*OBJECTIF 1*.
Répondez à ces questions à partir du texte ci-dessous sur « Les Déferlantes ».
(a) Dans la lignée de quel auteur le texte place-t-il ce roman ?
(b) Qu'est-ce que la longueur permet, selon le texte ?
(c) Quel décor fait peur aujourd'hui, et lequel faisait peur au XIXe siècle ?

---------- BLOC DE TEXTE ----------

Le roman populaire a ses lettres de noblesse, que l’on pense aux ‘Misérables’ du ViH ou aux ‘Mystères de Paris’ du père Eugène. ‘Les Déferlantes’ de Claudie Gallay sont de cette veine : il s’agit d’un bon roman populaire d’aujourd’hui dans lignée de Bernard Clavel.
Les ingrédients d’un tel succès sont :
• la longueur qui permet d’apprivoiser les personnages ;
• les chapitres courts qui apportent chacun quelque chose comme dans une intrigue policière ;
• un mystère qui peu à peu se dévoile (on comprend avant la fin mais ce n’est pas grave) ;
• un décor intemporel qui fait peur, au XIXè siècle « la ville », aujourd’hui « la campagne » – on n’a plus l’habitude de ce désert sentimental et relationnel ;
• les instincts, les passions et les idées qui surgissent comme toujours – mais se débattent dans les pauvres crânes limités des êtres.

---------- DONNÉES DE LA TÂCHE ----------

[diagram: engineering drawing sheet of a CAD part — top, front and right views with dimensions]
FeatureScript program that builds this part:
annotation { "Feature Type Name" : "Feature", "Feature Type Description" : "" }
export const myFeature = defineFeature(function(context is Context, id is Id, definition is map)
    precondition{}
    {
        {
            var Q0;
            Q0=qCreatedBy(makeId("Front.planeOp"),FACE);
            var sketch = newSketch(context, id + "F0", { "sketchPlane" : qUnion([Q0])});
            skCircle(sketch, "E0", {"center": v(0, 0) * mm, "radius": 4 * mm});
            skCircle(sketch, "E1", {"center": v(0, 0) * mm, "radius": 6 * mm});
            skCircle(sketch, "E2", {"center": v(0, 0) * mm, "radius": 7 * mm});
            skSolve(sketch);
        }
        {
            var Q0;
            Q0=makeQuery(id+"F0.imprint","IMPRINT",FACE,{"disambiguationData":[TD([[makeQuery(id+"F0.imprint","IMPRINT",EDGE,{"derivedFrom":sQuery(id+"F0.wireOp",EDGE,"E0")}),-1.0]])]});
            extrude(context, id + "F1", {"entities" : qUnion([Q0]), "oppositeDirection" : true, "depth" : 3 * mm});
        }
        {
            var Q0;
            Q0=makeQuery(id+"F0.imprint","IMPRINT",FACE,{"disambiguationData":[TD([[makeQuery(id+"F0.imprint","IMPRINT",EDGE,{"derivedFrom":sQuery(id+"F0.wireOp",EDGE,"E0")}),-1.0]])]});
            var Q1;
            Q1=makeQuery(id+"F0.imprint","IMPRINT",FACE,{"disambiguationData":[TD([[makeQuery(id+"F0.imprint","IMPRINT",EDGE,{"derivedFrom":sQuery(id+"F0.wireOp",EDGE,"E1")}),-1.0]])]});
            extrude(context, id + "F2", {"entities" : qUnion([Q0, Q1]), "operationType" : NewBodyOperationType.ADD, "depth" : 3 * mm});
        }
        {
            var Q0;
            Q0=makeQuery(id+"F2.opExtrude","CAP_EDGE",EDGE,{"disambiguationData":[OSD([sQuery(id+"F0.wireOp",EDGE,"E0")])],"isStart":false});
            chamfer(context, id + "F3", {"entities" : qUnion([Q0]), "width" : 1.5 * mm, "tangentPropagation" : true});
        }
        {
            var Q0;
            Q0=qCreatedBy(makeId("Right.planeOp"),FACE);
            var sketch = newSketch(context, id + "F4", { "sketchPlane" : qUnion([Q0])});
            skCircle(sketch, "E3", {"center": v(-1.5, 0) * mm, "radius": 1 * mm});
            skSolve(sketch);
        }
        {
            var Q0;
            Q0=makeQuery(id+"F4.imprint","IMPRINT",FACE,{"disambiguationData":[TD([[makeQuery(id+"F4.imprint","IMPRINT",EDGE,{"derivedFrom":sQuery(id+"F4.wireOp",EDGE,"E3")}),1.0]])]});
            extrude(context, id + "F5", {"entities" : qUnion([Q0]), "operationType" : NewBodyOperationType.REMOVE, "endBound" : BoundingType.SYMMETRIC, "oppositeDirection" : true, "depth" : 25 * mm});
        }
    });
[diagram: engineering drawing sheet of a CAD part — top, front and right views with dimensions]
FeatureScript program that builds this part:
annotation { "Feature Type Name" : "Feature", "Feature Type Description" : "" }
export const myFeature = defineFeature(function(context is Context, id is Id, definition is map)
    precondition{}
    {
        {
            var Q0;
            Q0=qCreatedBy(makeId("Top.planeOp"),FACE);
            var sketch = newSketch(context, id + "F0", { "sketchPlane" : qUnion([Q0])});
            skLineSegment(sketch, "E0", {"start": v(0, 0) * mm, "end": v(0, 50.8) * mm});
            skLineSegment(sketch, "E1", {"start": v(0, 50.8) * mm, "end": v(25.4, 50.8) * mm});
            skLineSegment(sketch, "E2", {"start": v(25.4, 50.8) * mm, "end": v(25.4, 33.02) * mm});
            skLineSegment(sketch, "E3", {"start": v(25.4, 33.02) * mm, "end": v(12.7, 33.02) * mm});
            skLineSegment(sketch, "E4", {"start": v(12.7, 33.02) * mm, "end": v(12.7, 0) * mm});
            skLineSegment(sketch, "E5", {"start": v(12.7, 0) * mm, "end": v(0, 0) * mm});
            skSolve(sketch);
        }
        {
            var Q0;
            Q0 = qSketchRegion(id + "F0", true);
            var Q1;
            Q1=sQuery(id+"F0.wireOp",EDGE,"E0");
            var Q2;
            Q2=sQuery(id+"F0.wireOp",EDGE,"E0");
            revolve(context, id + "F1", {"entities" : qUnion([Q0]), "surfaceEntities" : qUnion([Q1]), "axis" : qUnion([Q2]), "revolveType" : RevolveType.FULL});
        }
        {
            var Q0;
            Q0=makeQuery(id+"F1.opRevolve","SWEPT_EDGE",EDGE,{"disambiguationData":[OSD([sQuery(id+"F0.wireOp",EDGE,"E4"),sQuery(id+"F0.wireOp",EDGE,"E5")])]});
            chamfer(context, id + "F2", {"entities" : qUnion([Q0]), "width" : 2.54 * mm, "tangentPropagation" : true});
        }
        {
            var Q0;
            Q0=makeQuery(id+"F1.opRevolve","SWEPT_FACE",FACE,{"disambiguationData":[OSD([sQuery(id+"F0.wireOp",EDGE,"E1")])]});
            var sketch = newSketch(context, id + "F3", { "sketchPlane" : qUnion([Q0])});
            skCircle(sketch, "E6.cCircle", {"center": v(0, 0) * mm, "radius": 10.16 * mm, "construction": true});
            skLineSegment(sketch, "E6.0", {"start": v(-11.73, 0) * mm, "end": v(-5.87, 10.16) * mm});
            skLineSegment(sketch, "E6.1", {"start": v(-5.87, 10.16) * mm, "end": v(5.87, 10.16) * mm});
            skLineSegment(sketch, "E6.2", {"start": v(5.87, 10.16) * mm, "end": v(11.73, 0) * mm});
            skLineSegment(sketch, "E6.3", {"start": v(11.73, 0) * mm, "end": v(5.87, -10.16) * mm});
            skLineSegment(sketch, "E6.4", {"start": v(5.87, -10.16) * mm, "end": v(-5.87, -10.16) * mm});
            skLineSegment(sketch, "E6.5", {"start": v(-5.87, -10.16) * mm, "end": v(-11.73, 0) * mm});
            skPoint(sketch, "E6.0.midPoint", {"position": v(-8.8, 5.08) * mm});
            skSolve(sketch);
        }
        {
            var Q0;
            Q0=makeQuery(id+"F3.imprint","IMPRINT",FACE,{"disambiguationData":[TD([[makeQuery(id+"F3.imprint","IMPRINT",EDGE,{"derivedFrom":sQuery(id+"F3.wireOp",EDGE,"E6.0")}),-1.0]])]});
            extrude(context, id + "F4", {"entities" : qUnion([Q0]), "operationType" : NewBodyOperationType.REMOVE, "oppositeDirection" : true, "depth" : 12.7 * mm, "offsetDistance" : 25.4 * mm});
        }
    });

----------

*OBJECTIF 2*. Filtrez les lignes ci-dessus en recopiant chacune de celles qui contiennent la chaîne « radius ». La casse compte.

*RÉPONSE COMPLÈTE 1*.
(a) Bernard Clavel.
(b) Elle permet d'apprivoiser les personnages.
(c) Aujourd'hui, c'est « la campagne » ; au XIXe siècle, c'était « la ville ».

*RÉPONSE COMPLÈTE 2*.
            skCircle(sketch, "E0", {"center": v(0, 0) * mm, "radius": 4 * mm});
            skCircle(sketch, "E1", {"center": v(0, 0) * mm, "radius": 6 * mm});
            skCircle(sketch, "E2", {"center": v(0, 0) * mm, "radius": 7 * mm});
            skCircle(sketch, "E3", {"center": v(-1.5, 0) * mm, "radius": 1 * mm});
            skCircle(sketch, "E6.cCircle", {"center": v(0, 0) * mm, "radius": 10.16 * mm, "construction": true});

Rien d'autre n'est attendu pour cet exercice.